Artemisia frigida FRINGED SAGEBRUSH –
This tough plant has sparkling, pale grey foliage. Making its appearance almost ghostly. Artemisia frigida FRINGED SAGEBRUSH is a perennial but with a woody base. The stems spread out, generally forming a mat or clump. The foliage is finely divided and feathery in appearance. It is another plant of great, easy growth that has gained the Royal Horticultural Society’s Award of Garden Merit.
Heat, wind & frost hardy
An interesting and tough contrast plant. Artemisia frigida FRINGED SAGEBRUSH is native to deserts and dry habitats on the plains, rocky ground and prairies through arid parts of the world. This shows that it actually prefers these rough and tough conditions. It a plant that doesn’t like to be over-watered or fed at all.
The scented foliage of the fringed sagebrush works readily as an insect repellent.
– Height with flowers: 40cm. approx.
– Width: 50cm. approx.
– Position: Full Sun, dry and very well drained. Relishes hot, dry, windy, seaside positions. The tougher the conditions the better for Artemisia frigida. Tolerates extremes of cold and heat, frost, and dry conditions.
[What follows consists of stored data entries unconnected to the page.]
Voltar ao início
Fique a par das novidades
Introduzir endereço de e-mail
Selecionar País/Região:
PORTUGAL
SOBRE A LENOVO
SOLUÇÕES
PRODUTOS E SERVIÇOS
– Soil: Enjoys soils with excellent drainage, and thoroughly enjoys sandy, also gravel or rocky soils. Thrives in soils with poor nutrient levels. Accepts average garden loam happily, but do not feed with fertilizer, manure or compost. It will tolerate dry and drought like conditions once established with ease.
– Frost: Hardy.
– Growth: Evergreen Perennial bush.
– Fragrance: Pleasantly aromatic leaves, with the scent especially pronounced after rain and in heat.
– Beneficial for wildlife: Valued to native bees and also to small animals by providing nesting materials.
– Care: An annual hard cut back to reshape after flowering is the only work needed. It doesn’t actually like any fertilising or rich compost at all. Furthermore it doesn’t enjoy too much watering either.
– Deer & Rabbit resistant: Thank the gods of gardening! Chewing pests are repelled by the bitter taste because of the volatile oils in the foliage.
Naturally drought resistant
– Origin: Native to Texas, Arizona in North America. Also Northern Asia and Eurasia.
Useful companion plant for centuries
– Culinary uses: Native American Indian plains tribes apparently found the flavour of Artemisia frigida a wonderful condiment when cooking sweet corn.
– Medicinal uses: Undoubtedly Artemisia frigida has led a very busy life over the centuries as a traditional medicine.
Traditionally used to treat heartburn and indigestion, coughs, colds and also menstrual difficulties. While the roots have also been used to make a tonics and stimulants.
– Insect repellant uses: The foliage from Artemisia frigida has been particularly valued for traditional home uses. Usually in insect repelling saches and pot pourri. Great for keeping critters out of cupboards and rooms.